Те долгожданные дискуссии у отца случались раз в два месяца, когда наступал черед профессора Бора приглашать к себе домой трех других участников этого интеллектуального квартета. Все четверо были членами Датской академии. Сначала повелось, что после заседаний академии — а они происходили каждую вторую пятницу — Кристиан Бор и Харальд Хеффдинг вдвоем отправлялись в кафе — договорить недоговоренное. Затем к ним стал присоединяться Кристиансен. Но постепенно этому трио надоело проводить вечера за столиками кафе. Они решили собираться по академическим пятницам друг у друга. И тогда к ним приобщился Вильгельм Томсен — мировая знаменитость. Три «ф» превратились в четыре «ф»: они представляли физиологию, философию, физику и филологию.

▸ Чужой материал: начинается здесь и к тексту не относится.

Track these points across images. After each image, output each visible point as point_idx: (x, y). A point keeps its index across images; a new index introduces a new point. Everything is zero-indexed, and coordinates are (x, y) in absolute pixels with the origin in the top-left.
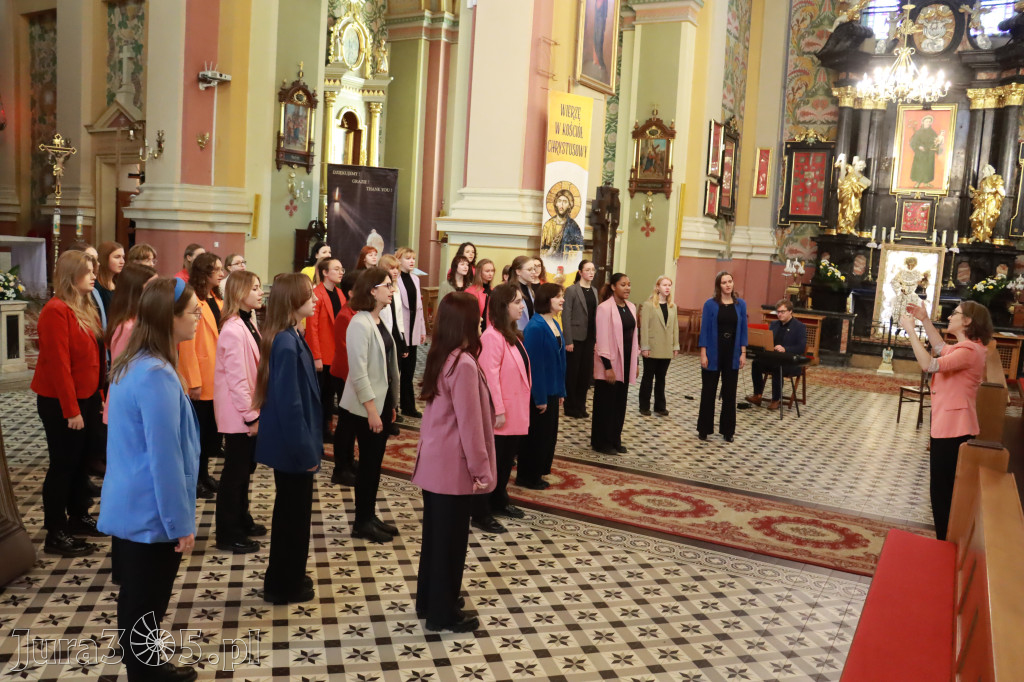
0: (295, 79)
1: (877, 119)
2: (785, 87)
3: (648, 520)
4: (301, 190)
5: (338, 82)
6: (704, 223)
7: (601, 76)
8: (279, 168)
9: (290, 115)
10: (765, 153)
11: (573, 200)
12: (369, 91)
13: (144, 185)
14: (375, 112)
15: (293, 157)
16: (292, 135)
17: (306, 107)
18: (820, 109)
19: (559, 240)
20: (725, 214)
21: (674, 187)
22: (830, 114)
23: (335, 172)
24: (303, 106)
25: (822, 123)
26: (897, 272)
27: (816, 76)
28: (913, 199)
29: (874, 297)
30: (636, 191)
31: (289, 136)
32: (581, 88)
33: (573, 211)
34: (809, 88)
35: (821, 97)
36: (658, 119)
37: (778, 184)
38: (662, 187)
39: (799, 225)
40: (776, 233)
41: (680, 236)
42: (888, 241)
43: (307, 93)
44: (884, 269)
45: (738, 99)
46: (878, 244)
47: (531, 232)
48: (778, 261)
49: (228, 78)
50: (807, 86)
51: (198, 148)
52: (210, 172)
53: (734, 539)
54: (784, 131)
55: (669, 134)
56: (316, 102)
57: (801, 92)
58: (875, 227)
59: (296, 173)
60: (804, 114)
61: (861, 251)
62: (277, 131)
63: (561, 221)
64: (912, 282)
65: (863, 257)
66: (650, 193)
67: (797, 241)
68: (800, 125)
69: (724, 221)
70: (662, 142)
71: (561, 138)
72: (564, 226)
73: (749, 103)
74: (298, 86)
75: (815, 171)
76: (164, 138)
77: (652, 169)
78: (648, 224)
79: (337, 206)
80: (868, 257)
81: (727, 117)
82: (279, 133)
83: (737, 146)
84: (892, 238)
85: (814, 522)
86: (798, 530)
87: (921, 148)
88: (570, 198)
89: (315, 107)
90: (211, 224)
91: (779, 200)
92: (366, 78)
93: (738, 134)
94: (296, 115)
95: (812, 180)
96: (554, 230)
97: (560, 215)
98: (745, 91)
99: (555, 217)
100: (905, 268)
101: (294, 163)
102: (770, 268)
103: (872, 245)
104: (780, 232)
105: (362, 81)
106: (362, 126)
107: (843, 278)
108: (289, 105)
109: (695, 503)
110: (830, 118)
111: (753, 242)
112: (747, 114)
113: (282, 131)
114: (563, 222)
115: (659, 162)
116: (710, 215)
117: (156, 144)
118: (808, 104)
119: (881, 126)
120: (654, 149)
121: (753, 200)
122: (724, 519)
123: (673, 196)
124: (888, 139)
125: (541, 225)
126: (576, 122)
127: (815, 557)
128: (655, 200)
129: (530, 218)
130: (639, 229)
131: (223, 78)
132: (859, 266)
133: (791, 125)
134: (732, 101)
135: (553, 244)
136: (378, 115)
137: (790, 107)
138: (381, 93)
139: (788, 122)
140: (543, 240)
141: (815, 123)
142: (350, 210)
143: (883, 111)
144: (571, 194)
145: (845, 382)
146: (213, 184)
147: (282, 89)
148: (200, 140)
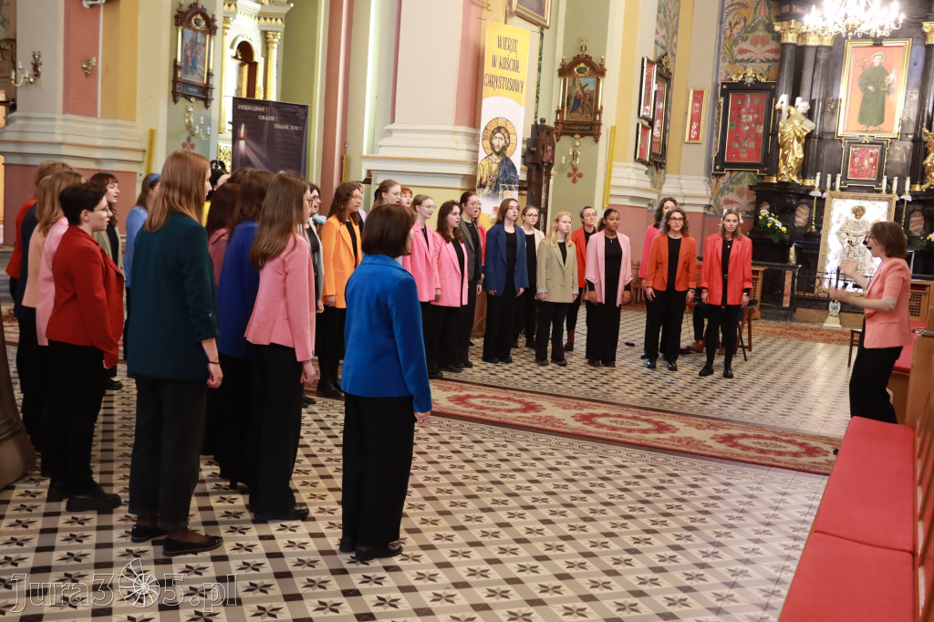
1: (823, 56)
2: (721, 22)
3: (614, 435)
4: (201, 126)
5: (233, 6)
6: (635, 168)
7: (535, 7)
8: (175, 101)
9: (187, 41)
10: (698, 95)
11: (509, 138)
12: (265, 19)
13: (15, 114)
14: (273, 42)
15: (190, 89)
16: (190, 64)
17: (204, 33)
18: (760, 46)
19: (495, 179)
20: (656, 162)
21: (603, 130)
22: (771, 51)
23: (241, 107)
24: (202, 32)
25: (762, 61)
26: (843, 221)
27: (756, 9)
28: (861, 143)
29: (818, 250)
30: (562, 134)
31: (186, 65)
32: (516, 19)
33: (508, 149)
34: (747, 23)
35: (761, 33)
36: (587, 56)
37: (712, 129)
38: (591, 129)
39: (734, 174)
40: (710, 182)
41: (609, 183)
42: (833, 188)
43: (205, 17)
44: (828, 219)
45: (670, 36)
46: (823, 192)
47: (466, 170)
48: (712, 213)
50: (745, 20)
51: (84, 75)
52: (96, 102)
53: (699, 449)
54: (720, 71)
55: (599, 71)
56: (216, 28)
57: (739, 27)
58: (819, 174)
59: (194, 107)
60: (742, 51)
61: (804, 201)
62: (174, 58)
63: (496, 159)
64: (860, 232)
65: (806, 206)
66: (577, 136)
67: (732, 191)
68: (737, 64)
69: (654, 168)
70: (592, 81)
71: (498, 72)
72: (501, 164)
73: (681, 39)
74: (195, 9)
75: (753, 114)
76: (41, 60)
77: (580, 109)
78: (575, 170)
79: (242, 144)
80: (811, 207)
81: (659, 55)
82: (175, 61)
83: (669, 87)
84: (838, 186)
85: (776, 439)
86: (759, 443)
87: (870, 88)
88: (506, 135)
89: (215, 34)
90: (97, 160)
91: (714, 145)
92: (262, 4)
93: (671, 74)
94: (194, 42)
95: (748, 124)
96: (490, 168)
98: (677, 27)
99: (491, 154)
100: (852, 217)
101: (191, 96)
102: (704, 220)
103: (816, 193)
104: (714, 181)
105: (258, 7)
106: (258, 58)
107: (784, 229)
108: (186, 30)
109: (656, 423)
110: (771, 56)
111: (685, 191)
112: (678, 52)
113: (179, 59)
115: (587, 102)
116: (641, 161)
117: (31, 67)
118: (747, 40)
119: (827, 64)
120: (582, 88)
121: (684, 146)
122: (688, 435)
123: (603, 139)
124: (833, 79)
125: (476, 163)
126: (512, 56)
127: (779, 462)
128: (583, 143)
129: (464, 155)
130: (566, 175)
132: (802, 216)
133: (727, 63)
134: (664, 37)
136: (276, 46)
137: (727, 44)
138: (279, 21)
139: (724, 60)
140: (478, 179)
141: (754, 61)
142: (257, 149)
143: (829, 48)
144: (507, 131)
145: (790, 334)
146: (99, 116)
147: (178, 11)
148: (85, 65)
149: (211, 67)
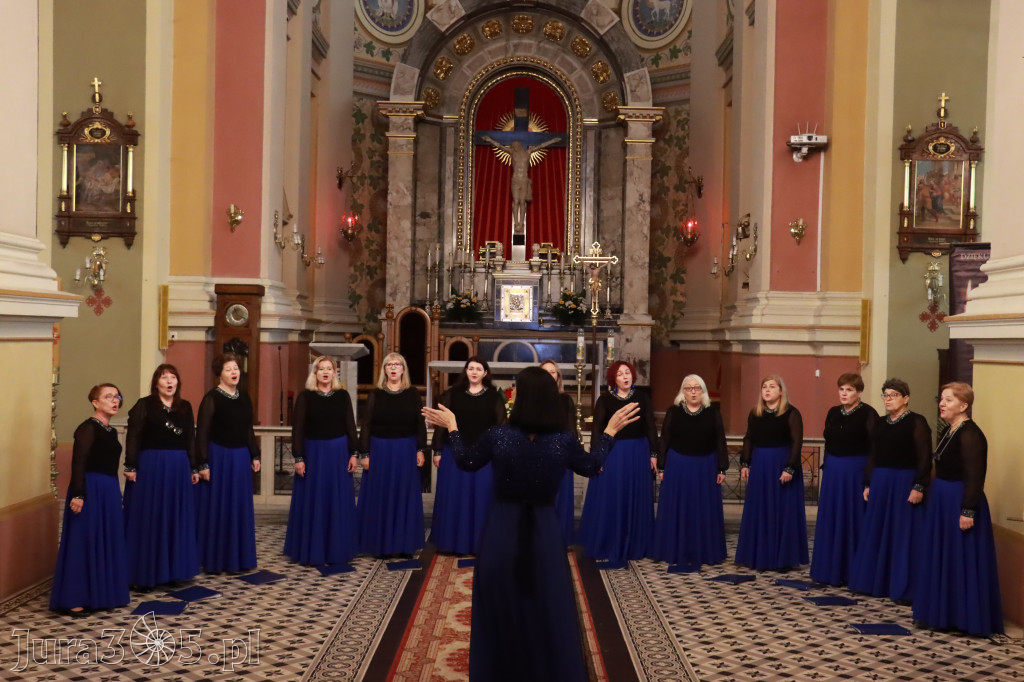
0: (935, 120)
8: (904, 260)
9: (923, 177)
15: (931, 239)
16: (929, 205)
17: (956, 160)
24: (950, 160)
31: (922, 209)
43: (960, 138)
49: (822, 139)
51: (794, 242)
52: (815, 272)
56: (984, 150)
59: (942, 263)
62: (897, 203)
74: (936, 132)
82: (902, 204)
89: (980, 158)
90: (811, 343)
94: (938, 175)
101: (934, 249)
108: (918, 162)
113: (906, 203)
131: (813, 141)
146: (819, 289)
147: (906, 139)
148: (793, 230)
149: (972, 205)
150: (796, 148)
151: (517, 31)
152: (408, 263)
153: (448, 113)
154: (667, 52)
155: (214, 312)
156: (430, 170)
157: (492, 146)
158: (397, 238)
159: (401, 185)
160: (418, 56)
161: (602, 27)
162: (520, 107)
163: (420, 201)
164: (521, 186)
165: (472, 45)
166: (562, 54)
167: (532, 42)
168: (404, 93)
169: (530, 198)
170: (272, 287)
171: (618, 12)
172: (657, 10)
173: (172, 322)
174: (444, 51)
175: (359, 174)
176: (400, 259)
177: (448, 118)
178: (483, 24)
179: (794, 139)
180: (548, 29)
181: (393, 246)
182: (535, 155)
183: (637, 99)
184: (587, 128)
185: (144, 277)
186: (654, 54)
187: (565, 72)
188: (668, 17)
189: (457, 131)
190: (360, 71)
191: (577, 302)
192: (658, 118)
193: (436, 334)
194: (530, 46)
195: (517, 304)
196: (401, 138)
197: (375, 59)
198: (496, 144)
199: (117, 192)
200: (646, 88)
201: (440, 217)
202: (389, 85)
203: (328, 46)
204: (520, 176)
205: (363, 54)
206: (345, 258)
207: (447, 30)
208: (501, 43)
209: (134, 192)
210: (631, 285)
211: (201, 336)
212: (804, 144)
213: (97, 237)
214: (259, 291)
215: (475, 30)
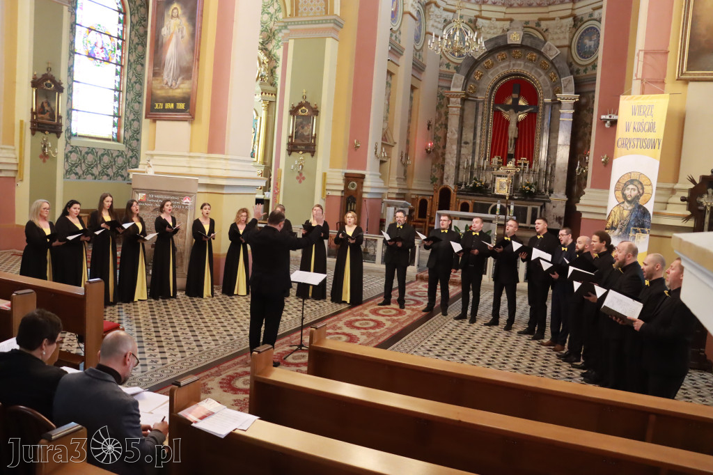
11: (643, 189)
19: (625, 222)
33: (642, 198)
49: (616, 117)
63: (628, 207)
71: (631, 135)
72: (633, 211)
88: (640, 186)
96: (621, 214)
97: (629, 202)
99: (623, 202)
114: (630, 208)
126: (649, 119)
135: (619, 226)
144: (641, 183)
148: (603, 160)
150: (605, 121)
151: (514, 57)
152: (454, 165)
153: (480, 95)
154: (591, 66)
155: (344, 184)
156: (469, 121)
157: (500, 111)
158: (450, 153)
159: (453, 129)
160: (464, 70)
161: (551, 56)
162: (514, 93)
163: (464, 136)
164: (513, 132)
165: (493, 64)
166: (536, 68)
167: (522, 63)
168: (457, 87)
169: (516, 136)
170: (371, 175)
171: (570, 47)
172: (588, 46)
173: (327, 187)
174: (479, 66)
175: (440, 123)
176: (451, 163)
177: (480, 97)
178: (497, 54)
179: (603, 117)
180: (528, 56)
181: (448, 156)
182: (521, 116)
183: (567, 91)
184: (545, 104)
185: (317, 169)
186: (584, 68)
187: (537, 77)
188: (592, 49)
189: (484, 104)
190: (442, 76)
191: (531, 187)
192: (577, 100)
193: (455, 198)
194: (520, 65)
195: (502, 186)
196: (455, 106)
197: (450, 70)
198: (503, 110)
199: (309, 135)
200: (572, 85)
201: (474, 144)
202: (451, 81)
203: (425, 66)
204: (513, 126)
205: (444, 68)
206: (429, 161)
207: (479, 58)
208: (506, 63)
209: (315, 134)
210: (558, 180)
211: (339, 194)
212: (608, 120)
213: (301, 152)
214: (363, 177)
215: (494, 57)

К сожалению, мемуаристы не рассказали ни об одной из научно-философских дискуссий этой четверки. Есть только упоминание, что Кристиансен был на свой лад религиозным человеком и потому они спорили о проблемах веры. Говорят, его увлекали и буддизм и христианство. Легко понять, что этого профессора физики занимали, в сущности, вечные этические вопросы. Но это же волновало и трех его ученых друзей, религиозностью не отличавшихся. У них было даже преимущество непредвзятости в размышлениях о нравственных принципах. И в обществе столь сильно мыслящих людей его религиозность превращалась просто в философичность пантеиста. Так это было и у Харальда Хеффдинга — психолога и философа. Но вообще в этих опорах уравнивались права всех четверых: перед лицом таких проблем, как смысл жизни и ценность личности, специалистов-знатоков не существует.